Two weeks ago, President Biden declared our freedom from COVID. Since then, the Delta variant of SARS CoV-2 took over America faster then the Taliban retaking Afghanistan (but Afghanistan's another post). Infections are up in all fifty states and the District of Columbia, vaccinations have flatlined, states with low vaccination rates are seeing their hospitals overflow with COVID patients, and Fox News commentators sneer at the vaccine as people die.
President Biden has primarily blamed Facebook for allowing misinformation about vaccines on its platform to spread as fast as the virus. Facebook has responded by pointing out that it highlights stories about COVID and flags any such stories deemed suspicious and that Biden's complaint is simply not true.
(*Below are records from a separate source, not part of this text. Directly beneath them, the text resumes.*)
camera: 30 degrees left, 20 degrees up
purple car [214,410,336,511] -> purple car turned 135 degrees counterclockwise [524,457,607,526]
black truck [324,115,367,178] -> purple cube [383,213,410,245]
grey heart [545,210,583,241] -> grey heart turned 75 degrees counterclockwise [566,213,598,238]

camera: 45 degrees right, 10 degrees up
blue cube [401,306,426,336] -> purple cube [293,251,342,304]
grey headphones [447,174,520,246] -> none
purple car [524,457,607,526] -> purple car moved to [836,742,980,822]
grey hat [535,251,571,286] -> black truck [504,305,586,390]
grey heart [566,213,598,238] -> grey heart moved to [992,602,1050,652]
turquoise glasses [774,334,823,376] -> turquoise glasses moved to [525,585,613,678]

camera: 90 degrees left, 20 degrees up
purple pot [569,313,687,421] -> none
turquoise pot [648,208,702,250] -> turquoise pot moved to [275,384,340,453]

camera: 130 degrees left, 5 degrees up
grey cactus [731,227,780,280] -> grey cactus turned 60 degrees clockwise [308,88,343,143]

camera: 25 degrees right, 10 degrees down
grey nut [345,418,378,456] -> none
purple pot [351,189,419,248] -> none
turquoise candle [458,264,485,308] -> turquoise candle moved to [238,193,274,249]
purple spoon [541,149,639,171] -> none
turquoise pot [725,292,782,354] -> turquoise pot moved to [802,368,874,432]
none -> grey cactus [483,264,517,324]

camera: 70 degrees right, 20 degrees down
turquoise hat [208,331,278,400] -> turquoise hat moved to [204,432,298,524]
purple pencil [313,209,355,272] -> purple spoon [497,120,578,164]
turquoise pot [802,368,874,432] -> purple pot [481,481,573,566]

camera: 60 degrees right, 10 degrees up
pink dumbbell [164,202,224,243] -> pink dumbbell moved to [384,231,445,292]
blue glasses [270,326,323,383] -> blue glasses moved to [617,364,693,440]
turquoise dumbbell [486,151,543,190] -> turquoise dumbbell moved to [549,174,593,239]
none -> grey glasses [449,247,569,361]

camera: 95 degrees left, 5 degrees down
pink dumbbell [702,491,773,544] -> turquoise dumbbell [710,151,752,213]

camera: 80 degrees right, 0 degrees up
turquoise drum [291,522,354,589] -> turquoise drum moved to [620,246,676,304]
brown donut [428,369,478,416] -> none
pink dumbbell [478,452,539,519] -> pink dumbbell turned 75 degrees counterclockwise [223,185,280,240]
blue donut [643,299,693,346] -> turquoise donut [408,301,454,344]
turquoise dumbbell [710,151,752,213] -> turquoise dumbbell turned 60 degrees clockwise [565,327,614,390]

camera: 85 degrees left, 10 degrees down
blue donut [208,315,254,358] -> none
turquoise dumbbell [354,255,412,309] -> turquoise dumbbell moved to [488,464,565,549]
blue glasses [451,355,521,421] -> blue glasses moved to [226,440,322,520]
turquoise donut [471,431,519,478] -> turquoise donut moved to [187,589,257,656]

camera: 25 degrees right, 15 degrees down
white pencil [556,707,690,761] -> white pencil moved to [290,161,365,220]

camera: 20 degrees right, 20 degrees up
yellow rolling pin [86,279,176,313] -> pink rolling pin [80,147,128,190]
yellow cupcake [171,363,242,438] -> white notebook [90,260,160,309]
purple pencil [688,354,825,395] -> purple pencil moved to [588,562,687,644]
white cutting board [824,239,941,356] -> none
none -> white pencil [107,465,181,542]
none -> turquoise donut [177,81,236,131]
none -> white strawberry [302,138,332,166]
I would rather not knock Facebook, because its rebuttal is valid to some extent, and besides, it's allowed me to connect with and befriend virtually every top model of the eighties that I had a crush on in high school.
But Facebook's Mark Zuckerberg (above) isn't completely off the hook. I don't see anti-vaccine manifestos or treatises on Facebook myself, but that's only because algorithms have already figured out what I want to see on Facebook the same way Google's YouTube shows me videos of rock bands and cars, because YouTube's algorithms have figured out what I like based on how I use it. Facebook's algorithms shield me from right-wing conspiracy theories but indulges them on others, and these people are the ones who choose to shun the vaccine and make Americans look even more foolish than we are in the eyes of the rest of the world. And, these algorithms are making America sicker.
Without necessarily intending to, Facebook has done with Google long ago vowed never to do - do evil. (Has Google done so? I'll save that discussion for another day.) Facebook has gotten so big and so lax that it's become inevitable that misinformation about COVID and the vaccine sill leaks out on its platform. That's understandable. The problem is that Zuckerberg won't admit that it's a problem and that something needs to be done about it.
I'm with the President at this one. Because despite the blessing Facebook has given me in the form of friendships with the top fashion models who were my fantasy girlfriends for so long (and still are, in a way), Facebook has also been a curse. If you're reading this blog entry, you likely came across it through the link to it on my Twitter page, but you definitely didn't find it through Facebook. Facebook still, after nearly two months, considers this blog to be spam and won't allow me to post links to this blog on it. It's also been repeatedly taking down my links to entries on this blog that I posted months and even years ago. My protests don't get answered largely because they don't matter to anyone. And yet COVID misinformation don't get flagged as much as my posts speaking out again it.
Zuvkerberg could get away with dodging blame before because the previous presidential administration was so passive. Not so much this time.